(Beginning of Records provided)

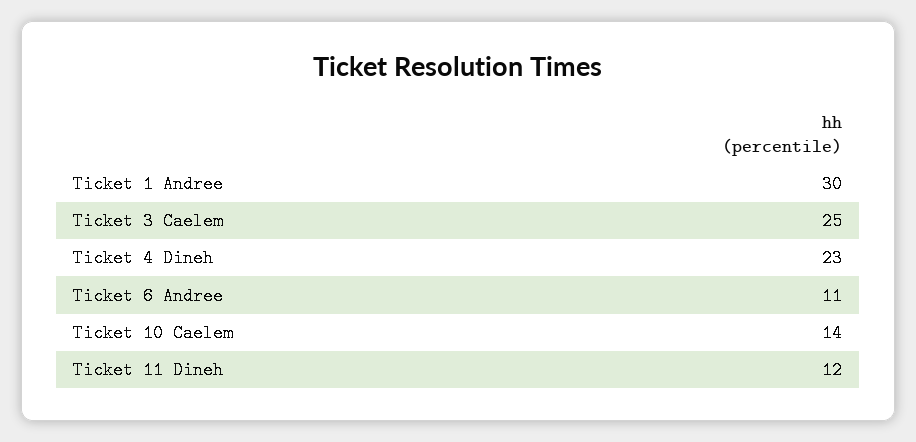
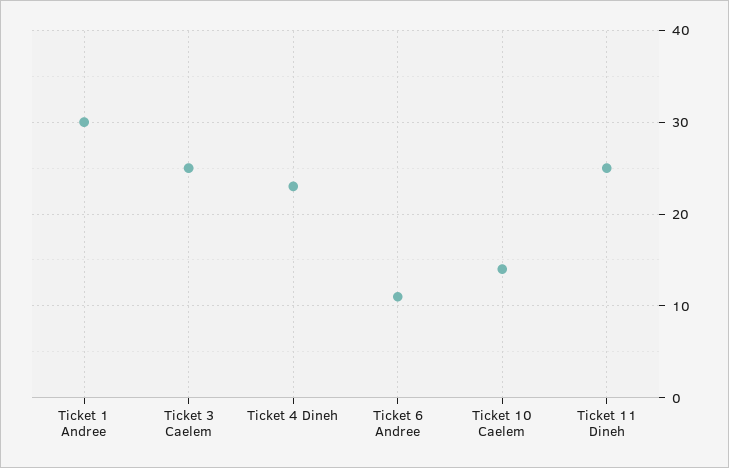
  {
    "Ticket 1 Andree": 30,
    "Ticket 3 Caelem": 25,
    "Ticket 4 Dineh": 23,
    "Ticket 6 Andree": 11,
    "Ticket 10 Caelem": 14,
-   "Ticket 11 Dineh": 12
+   "Ticket 11 Dineh": 25
  }

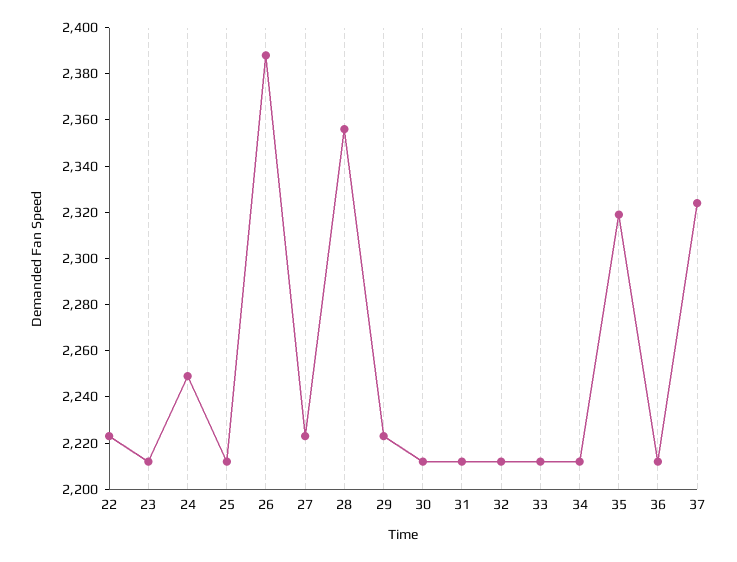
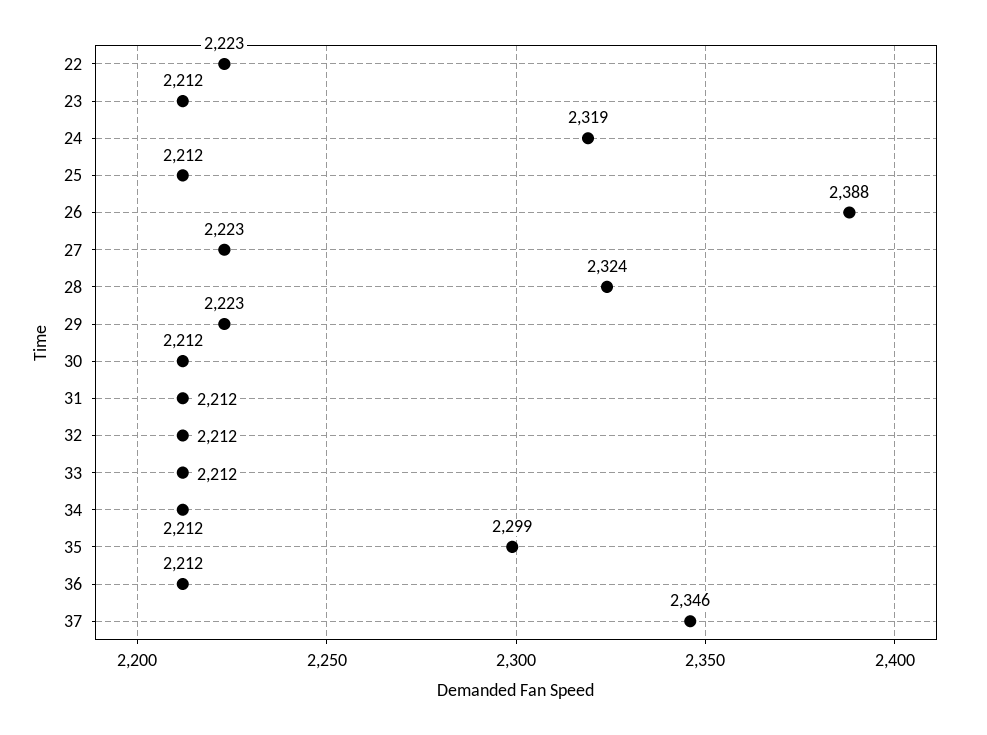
  {
    "22": 2223,
    "23": 2212,
-   "24": 2250,
+   "24": 2319,
    "25": 2212,
    "26": 2388,
    "27": 2223,
-   "28": 2355,
+   "28": 2324,
    "29": 2223,
    "30": 2212,
    "31": 2212,
    "32": 2212,
    "33": 2212,
    "34": 2212,
-   "35": 2320,
+   "35": 2299,
    "36": 2212,
-   "37": 2325
+   "37": 2346
  }

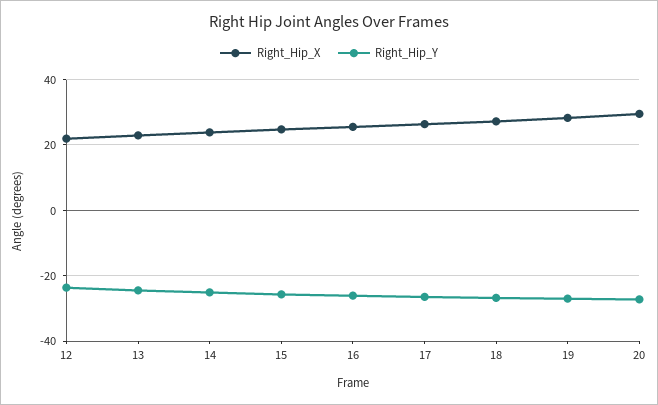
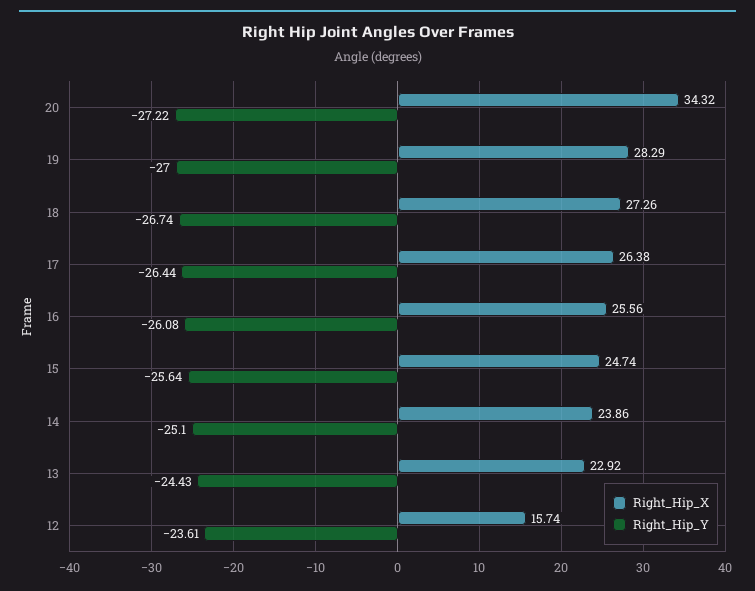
  {
    "Right_Hip_X": {
-     "12": 22,
+     "12": 15.74,
      "13": 22.92,
      "14": 23.86,
      "15": 24.74,
      "16": 25.56,
      "17": 26.38,
      "18": 27.26,
      "19": 28.29,
-     "20": 30
+     "20": 34.32
    },
    "Right_Hip_Y": {
      "12": -23.61,
      "13": -24.43,
      "14": -25.1,
      "15": -25.64,
      "16": -26.08,
      "17": -26.44,
      "18": -26.74,
      "19": -27,
      "20": -27.22
    }
  }

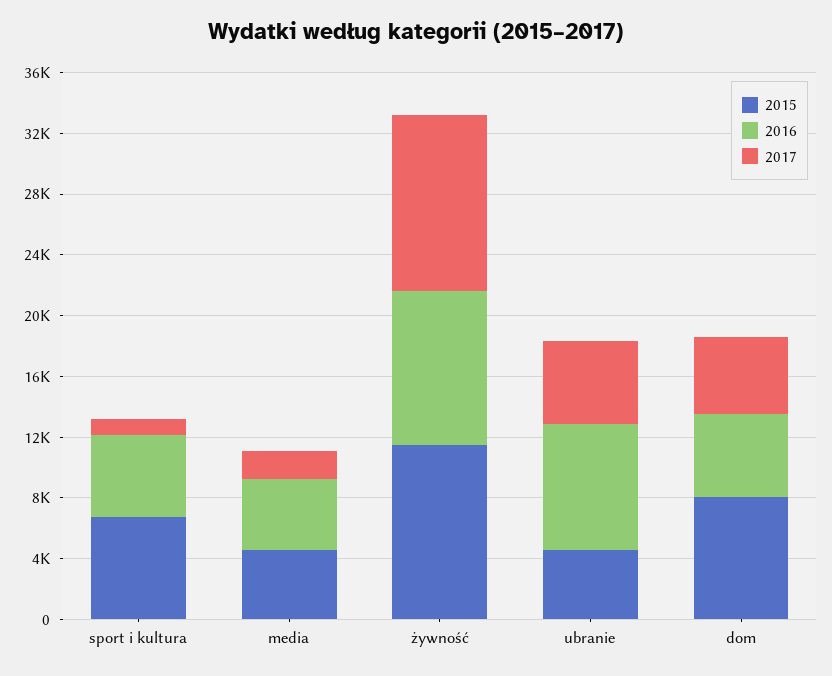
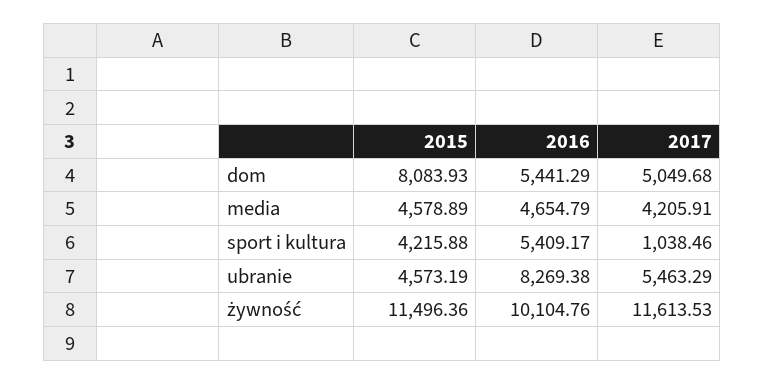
  {
    "2015": {
-     "sport i kultura": 7000,
+     "sport i kultura": 4215.88,
      "media": 4578.89,
      "żywność": 11496.36,
      "ubranie": 4573.19,
      "dom": 8083.93
    },
    "2016": {
      "sport i kultura": 5409.17,
      "media": 4654.79,
      "żywność": 10104.76,
      "ubranie": 8269.38,
      "dom": 5441.29
    },
    "2017": {
      "sport i kultura": 1038.46,
-     "media": 2000,
+     "media": 4205.91,
      "żywność": 11613.53,
      "ubranie": 5463.29,
      "dom": 5049.68
    }
  }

(End of Records provided)

Transcribe the data exactly and leave no picture in the copy.

  {
    "Ticket 1 Andree": 30,
    "Ticket 3 Caelem": 25,
    "Ticket 4 Dineh": 23,
    "Ticket 6 Andree": 11,
    "Ticket 10 Caelem": 14,
-   "Ticket 11 Dineh": 12
+   "Ticket 11 Dineh": 25
  }

  {
    "22": 2223,
    "23": 2212,
-   "24": 2250,
+   "24": 2319,
    "25": 2212,
    "26": 2388,
    "27": 2223,
-   "28": 2355,
+   "28": 2324,
    "29": 2223,
    "30": 2212,
    "31": 2212,
    "32": 2212,
    "33": 2212,
    "34": 2212,
-   "35": 2320,
+   "35": 2299,
    "36": 2212,
-   "37": 2325
+   "37": 2346
  }

  {
    "Right_Hip_X": {
-     "12": 22,
+     "12": 15.74,
      "13": 22.92,
      "14": 23.86,
      "15": 24.74,
      "16": 25.56,
      "17": 26.38,
      "18": 27.26,
      "19": 28.29,
-     "20": 30
+     "20": 34.32
    },
    "Right_Hip_Y": {
      "12": -23.61,
      "13": -24.43,
      "14": -25.1,
      "15": -25.64,
      "16": -26.08,
      "17": -26.44,
      "18": -26.74,
      "19": -27,
      "20": -27.22
    }
  }

  {
    "2015": {
-     "sport i kultura": 7000,
+     "sport i kultura": 4215.88,
      "media": 4578.89,
      "żywność": 11496.36,
      "ubranie": 4573.19,
      "dom": 8083.93
    },
    "2016": {
      "sport i kultura": 5409.17,
      "media": 4654.79,
      "żywność": 10104.76,
      "ubranie": 8269.38,
      "dom": 5441.29
    },
    "2017": {
      "sport i kultura": 1038.46,
-     "media": 2000,
+     "media": 4205.91,
      "żywność": 11613.53,
      "ubranie": 5463.29,
      "dom": 5049.68
    }
  }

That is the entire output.